How do I integrate a logical boolean constraint into the standard matrix form of a Mixed Integer Linear Problem in scipy.optimize.milp / linprog?

Question

I want to implement boolean logic and dependent variables into a Mixed-Integer Linear Program with scipy.optimize.milp using a highs solver.

How do I set the actual matrices and vectors c, A_ub, b_ub, A_eq, b_eq to fit these exemplary Boolean operations of the exemplary MILP:

Boolean variables: a, b, c, d, e, f, g, h, i, j, k, l

Minimize 1a+1b+...+1l

such that:

a OR b

c AND d

e XOR f

g NAND h

i != j

k == l

a,b,...,l are set to integers via the integrality parameter:

integrality=np.repeat(3, 12+amount_of_helper_variables)

And the lower and upper bounds are set to match boolean values 1 or 0 only:

Forall x in {a,b,...,l}: 0 <= x <= 1

I figured this CS post might help a lot as a general building guide, especially for solvers taking arbitrary formula input formats, but didn't get far myself with the conversion to standard matrix form until now.

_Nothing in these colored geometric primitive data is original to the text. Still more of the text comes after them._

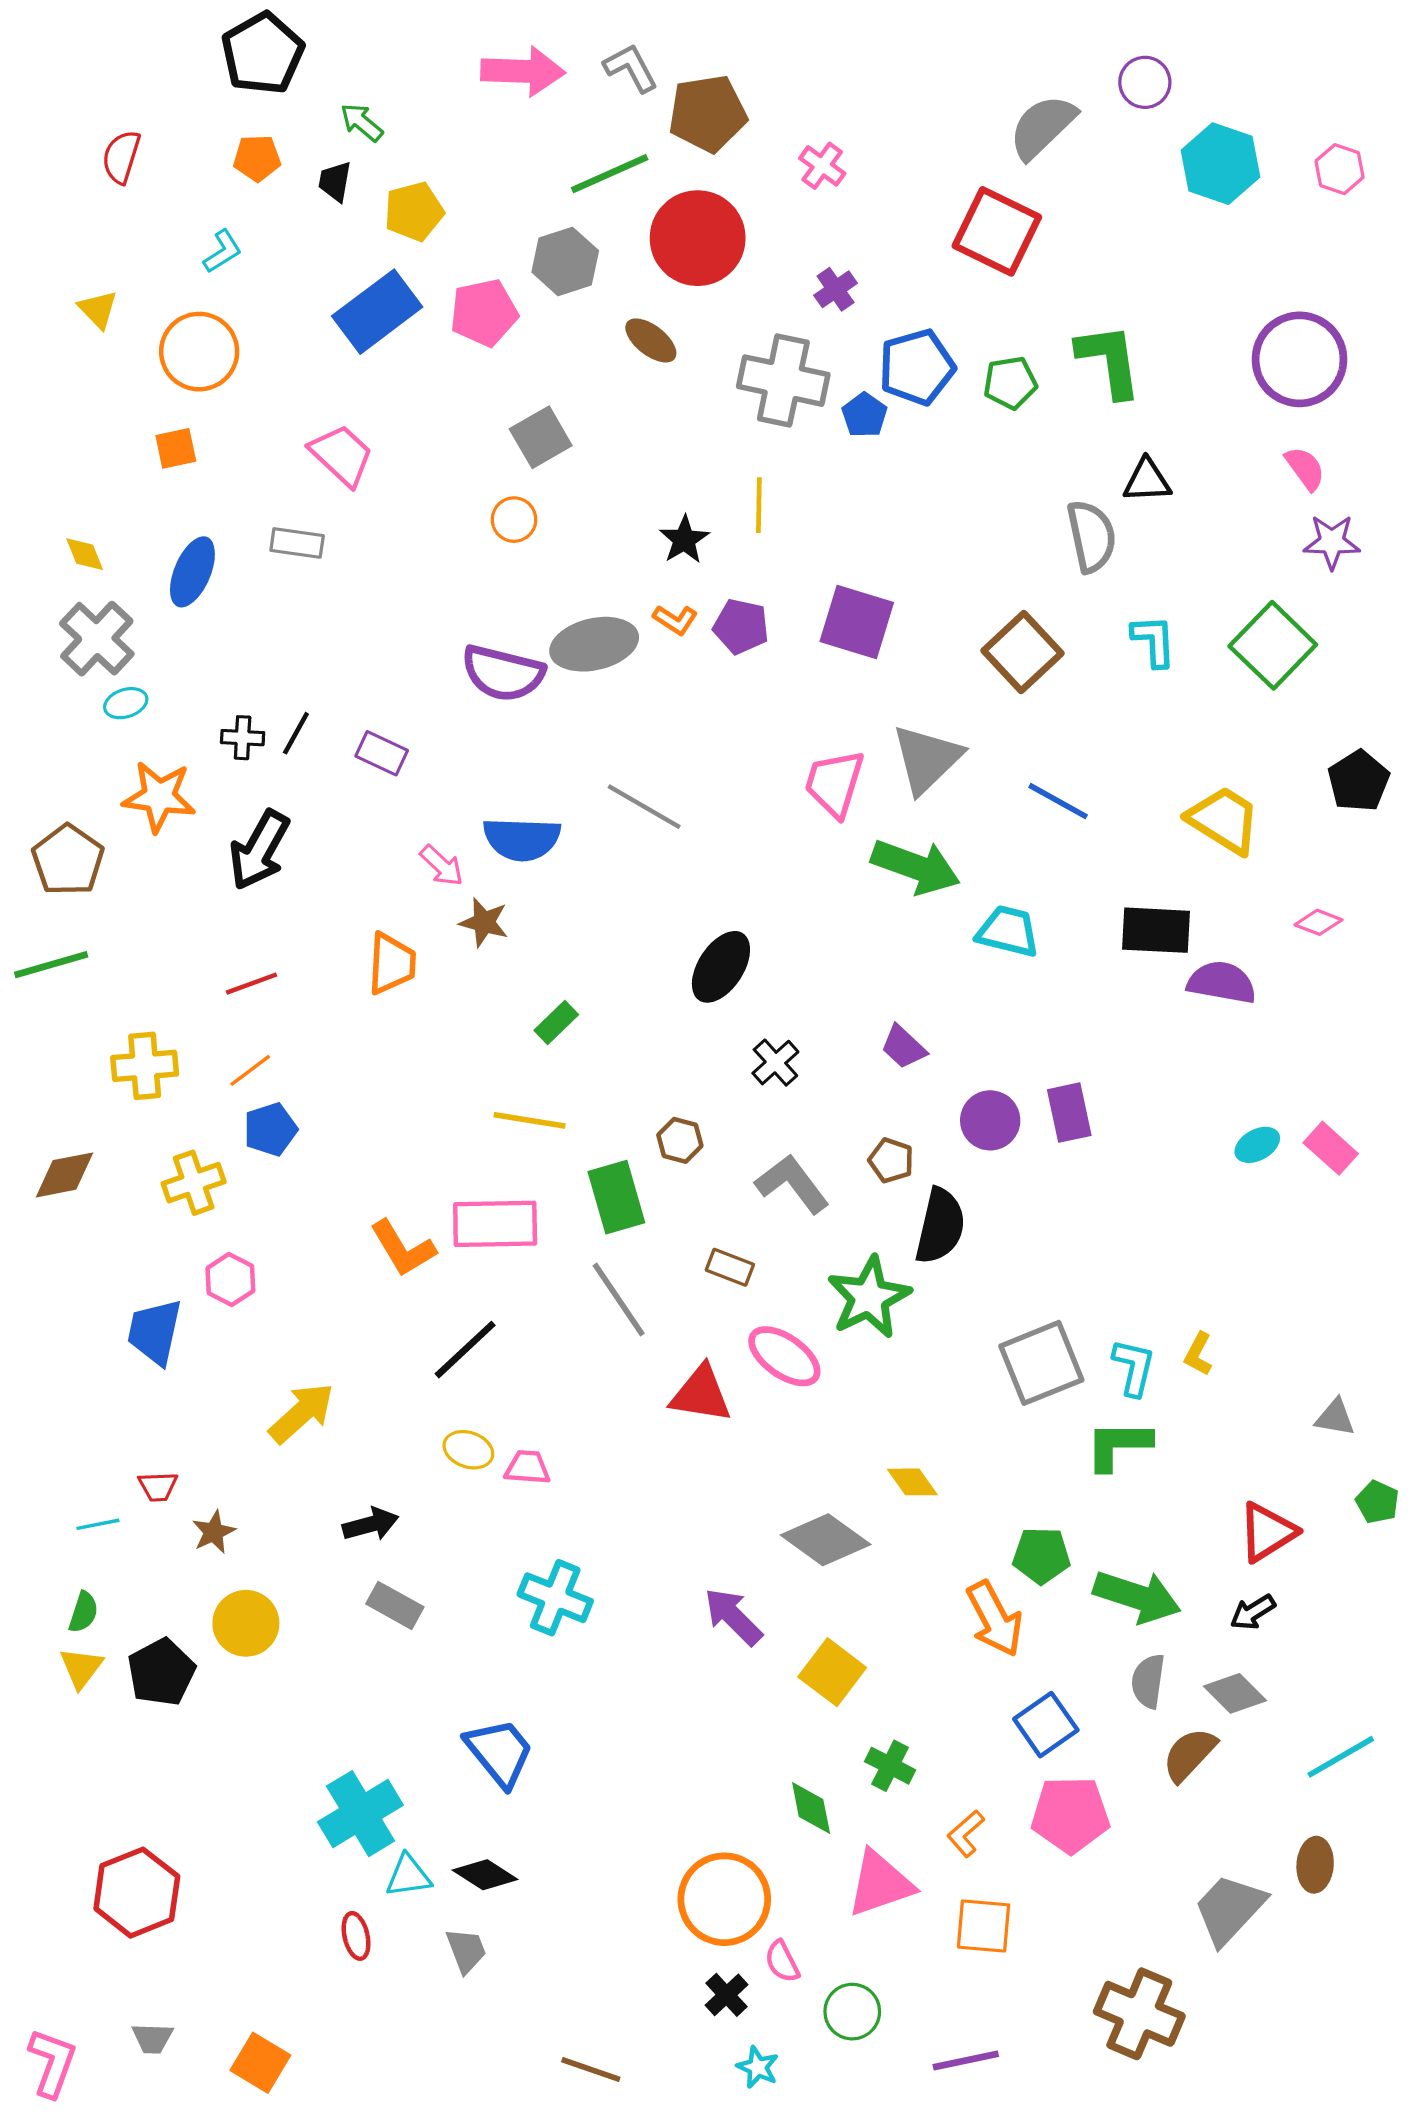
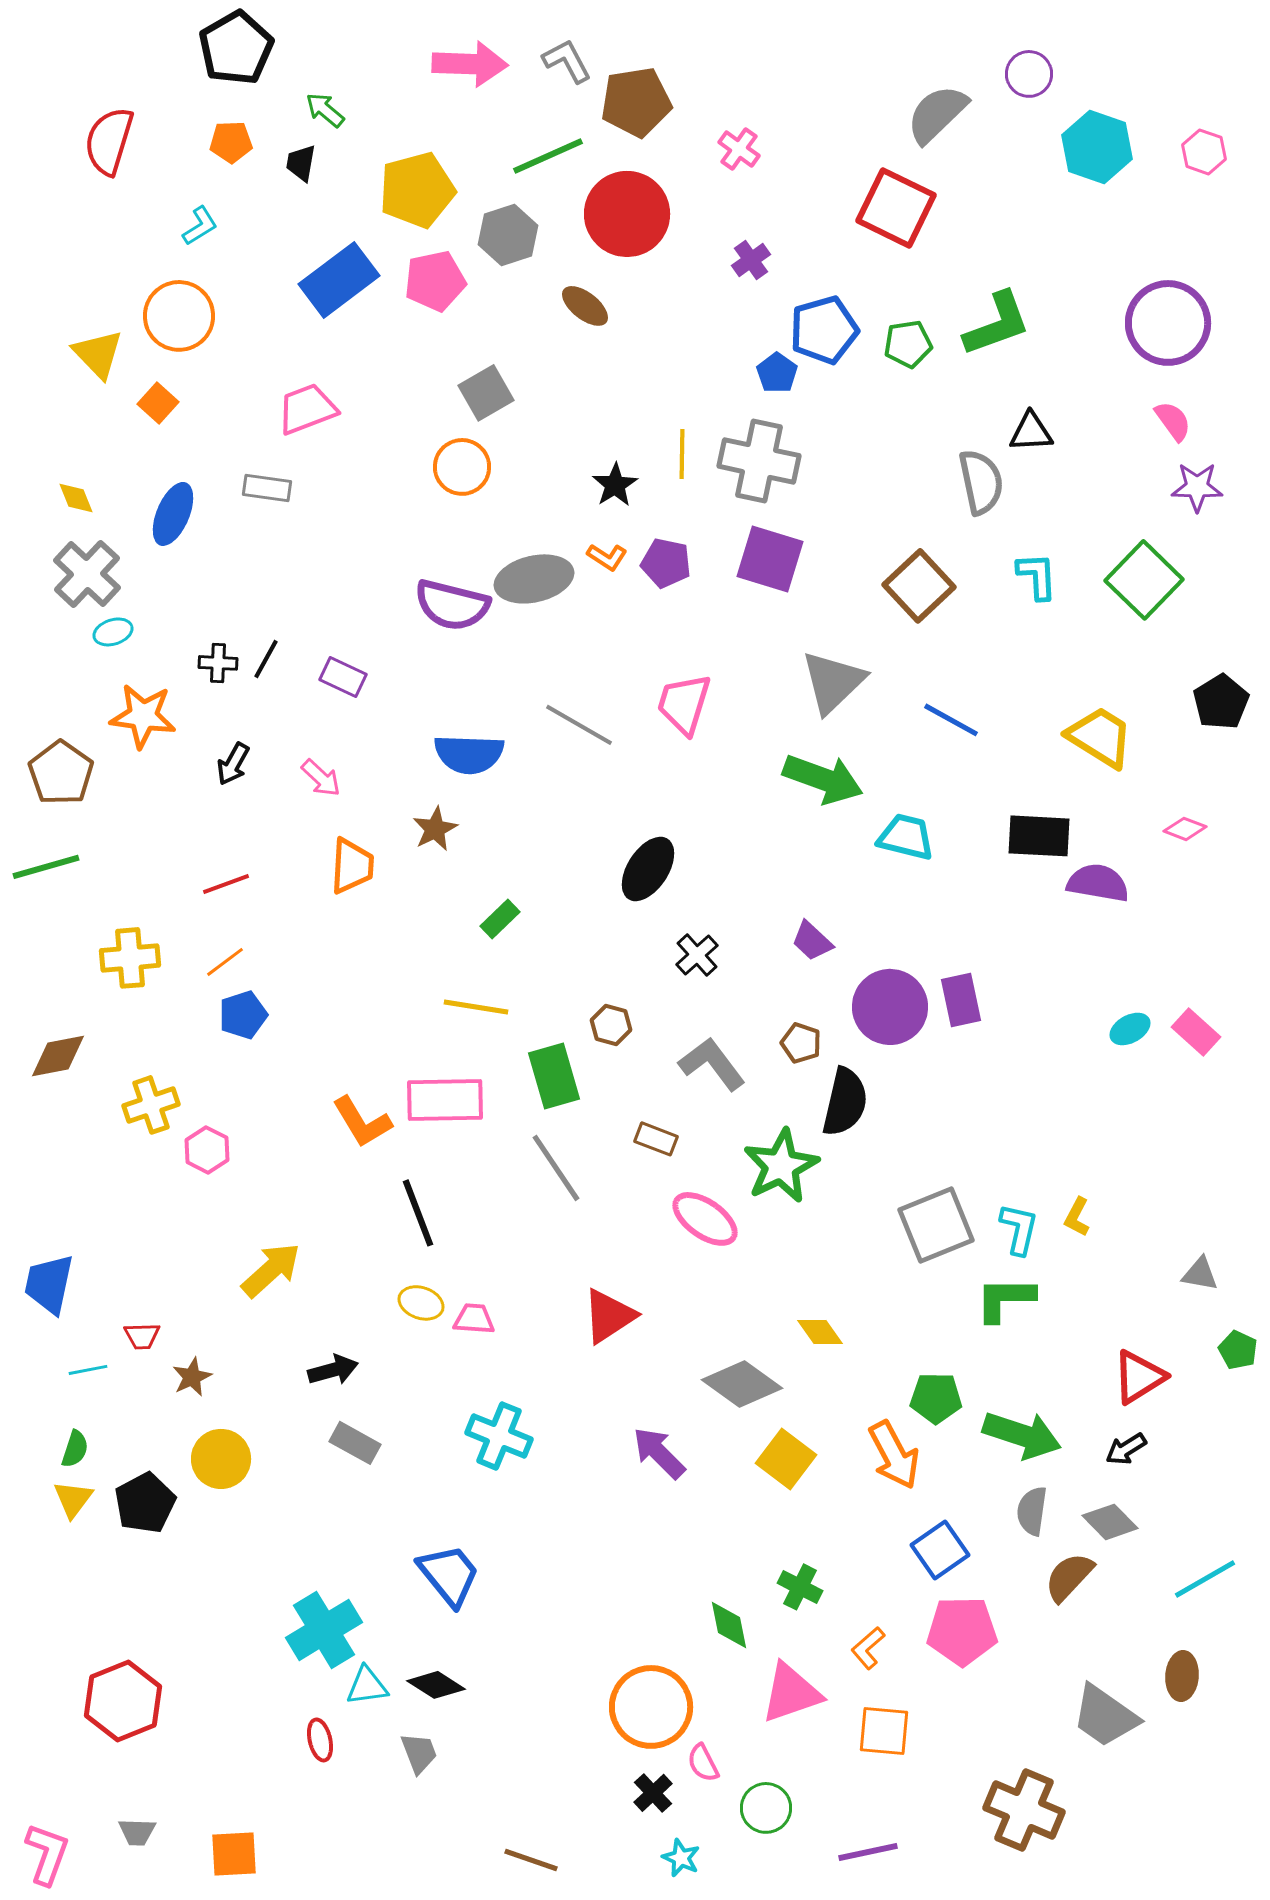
red semicircle: (121, 157) -> (109, 141), size x1.4
yellow pentagon: (414, 211) -> (417, 190), moved, size x1.4
yellow triangle: (98, 309) -> (98, 354), moved, size x1.4
green L-shape: (1109, 360) -> (997, 324), turned 78
gray cross: (783, 381) -> (759, 461), moved
orange square: (176, 448) -> (158, 403), turned -36
pink trapezoid: (342, 455) -> (307, 409), turned -64
orange circle: (514, 520) -> (462, 467), size x1.4
pink trapezoid: (834, 783) -> (684, 704), moved
black arrow: (259, 850) -> (233, 764), size x0.6
pink arrow: (442, 866) -> (321, 778), moved
brown star: (484, 922) -> (435, 829), turned 30
purple circle: (990, 1120) -> (890, 1007), size x1.4
yellow cross: (194, 1183) -> (151, 1105), moved
blue trapezoid: (155, 1332) -> (49, 1284), moved
black line: (465, 1350) -> (418, 1213), turned -68
red triangle: (701, 1394) -> (609, 1316), moved, turned -42
yellow square: (832, 1672) -> (786, 1459), moved
gray trapezoid: (1229, 1909) -> (1105, 1716), turned -98
orange square: (260, 2063) -> (234, 1854), turned -34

I'm asking for a generalizable approach for conversion that basically can be used as a helper method for array creation and doesn't just apply to the stated problem but all boolean formula conversions for standard matrix form MILP using np.arrays to juggle the variables and helpers around.

score 1 · Answer 1 · answered Oct 22 '22 at 09:28

Disclaimer

Generalization is fine, but sometimes we lose exploitable substructures in mathematical-optimization. Sometimes this is bad!

Recommendation

That being said, i recommend the following.

Intermediate language: Conjunctive normal form

It's well known, that we can express any boolean function with it
It's the form a SAT-solver would expect: DIMACS CNF -> some empirical proof that it's a good pick
There is lots of well-understood tooling
There is a natural MILP-formulation

Transformation: CNF -> MILP

Helper-function

Input: CNF defined on boolean variables (integral and bounded by [0, 1])
Output:
- Set of constraints aka rows in constraint matrix A_ub
- Set of constants aka scalars in b_ub

No matter what kind of input you have:

You might go through one joint CNF or decompose into many CNFs. And by definition you can concatenate them and their "conjunction." Meaning: A_ub and b_ub are stacking those outputs.

The transformation is simple:

for each c in cnf:
    for each disjunction in c:
        add constraint:
        ---------------
        sum of positive literals - sum of negative literals >= 1 - |negative literals|

Wiki: Literal:

A positive literal is just an atom (e.g. x).
A negative literal is the negation of an atom (e.g. not x).

Example for a given clause = disjunction in some cnf:

x1 or x2 or !x3
->
x1 + x2 + (1-x3) >= 1      easier to understand
<->
x1 + x2 - x3 >= 1 - 1      as proposed above
<->
x1 + x2 - x3 >= 0

(i left one step open -> we need to multiply our constraints with -1 to follow scipys standard-form; but well... you get the idea)

Tooling

CNF

SymPy has a boolean algebra module which could help (e.g. transform to cnf)
pyeda can achieve similar things (and is actually more targeting use-cases like that)

Remarks

There is tons of other potentiall relevant stuff, especially around CNF-creation.

These things are often important in the real-world, e.g. Tseitin-transformation (for cases where a native cnf-creation would result in exponential-size). pyeda also knows about tseitin if i remember correctly.

But well... it's just a Stack-Overflow answer ;-)

References

If you need some reading material, i recommend:

Hooker, John N. Integrated methods for optimization. Vol. 170. New York: Springer, 2012.

Erwin Kalvelagen · Answer 2 · 2022-10-23T18:24:25.937

I would approach this in two steps:

Write things down equation based
Convert (painfully) into matrix format

So we have:

x OR y. I.e. x=1 OR y=1. That is x+y>=1.
x AND y. I.e. x=1 AND y=1. That means just fixing both variables to 1.
x XOR y. I.e. x=1 XOR y=1. That is x+y=1.
x NAND y. I.e. not (x=1 AND y=1). So x+y<=1.
x <> y. This different notation for x XOR y. We handled that already.
x=y.This equation is ready as is. Maybe write as x-y=0.

Step 2, can usually be done in block format using a (large) piece of paper. Each column is a variable (or block of variables) and each row is a constraint. Here all matrix entries (coefficients) are 0, -1 or 1. E.g. x-y=0 means: create a row with a coefficient of 1 in the x column and a -1 in the y column. See: How to implement Linear Programming problem in scipy with complex objective for an example. It is often better to automate this and let a program do this for you. Python tools that do this for you are e.g. PuLP and Pyomo.